El escritor francés Laurent Binet presenta estos días su novela Civilizaciones, donde imagina una ucronía basada en una hipótesis, cuando menos, polémica: fueron los incas quienes conquistaron Europa. Vaya por delante: intentaré leer la novela. Me atrae, me llama la atención. Veremos cómo funciona este artificio narrativo. Ahora bien, uno examina las diversas entrevistas que se están publicando estos días y se encuentra, puestas en su boca, perlas como estas: «Con los incas tendríamos seguridad social desde hace siglos», en su imperio detecta «una especie de protosocialismo», o «los incas son como los romanos: dejan a la gente que siga con sus costumbres previas». Sorprendente.
Parece que Binet se deja empujar por el viento de cola moralista que domina occidente. La literatura contemporánea se apunta a esa especie de buenismo ilustrado: todo por los desfavorecidos, pero sin los desfavorecidos. El imperio español desempeña, en esta pantomima, un papel de villano: ellos masacraron a los incas, que eran el paradigma del buen vivir, la Arcadia de la historia, relegados a su papel de cultura desfavorecida que pretendemos resarcir. Pero resulta que Pizarro se hizo con el Cuzco al mando de 190 españoles y apoyado por más de 30.000 indios muiscas, cañaris y chachapoyas. Dicho de otro modo, Pizarro se apoyó en 30.000 hombres que estaban hasta el gorro de ese «protosocialismo», de esa «seguridad social» que con esfuerzo y mano blanda supuestamente habían instaurado los caudillos. No debía de ser una Arcadia fácil de habitar, visto lo visto, y sople como sople el viento de cola.

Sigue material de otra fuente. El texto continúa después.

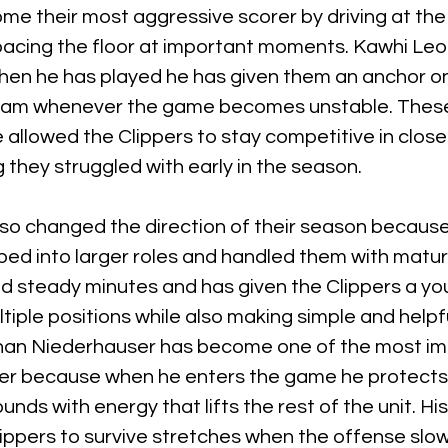
e their most aggressive scorer by driving at the 
acing the floor at important moments. Kawhi Leo
hen he has played he has given them an anchor o
 team whenever the game becomes unstable. Thes
 allowed the Clippers to stay competitive in clos
 they struggled with early in the season.
lso changed the direction of their season because
ed into larger roles and handled them with matur
d steady minutes and has given the Clippers a yo
iple positions while also making simple and helpfu
nan Niederhauser has become one of the most im
ter because when he enters the game he protects t
unds with energy that lifts the rest of the unit. Hi
lippers to survive stretches when the offense slo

Sorprende también, por cierto, que el autor compare al imperio incaico con «los romanos: dejan a la gente que siga sus costumbres previas». Principalmente, porque los romanos se imponían en ámbitos como la lengua, el derecho, la religión o las carreteras. Cuatro imposiciones que, dicho sea de paso, bienvenidas sean al acervo hispánico. Julián Marías definió mejor que nadie este hecho: para el filósofo, los imperios romano e hispánico practicaban el injerto, es decir, insertaban el terreno colonizado en su propia cultura social, con sus matices y sus riquezas; mientras, otros imperios, como el inglés, practicaban el trasplante, es decir, exterminaban el sustrato para imponer su sistema sobre las cenizas. Véase el estado actual de cualquier cultura criolla en América del Norte y del Sur para comprobar esta diferencia.
Volviendo al meollo, pareciese que el lector de hoy reclamara para sí una justicia etérea, nubosa, basada más en imágenes que en hechos. Si en algún momento la literatura pretendió cambiar el mundo, la contemporaneidad pretende cambiar no el mundo sino la manera en como el lector lo concibe, satisfacer su cuota de conciencia revoltosa, saldar las facturas de su ética de mercadillo. Quizá por esto caen las imágenes. Caen las estatuas, caen los títulos de las novelas, caen los libros que no se adaptan a la ética dominante y los incas desembarcan, por fin, en Europa con poderoso ejército. Mientras, emergen los populismos, la sociedad se polariza y el conflicto social se masca más que nunca. Pero el lector tiene, y eso es lo que importa, cubierta su propia cuota de moral ficticia.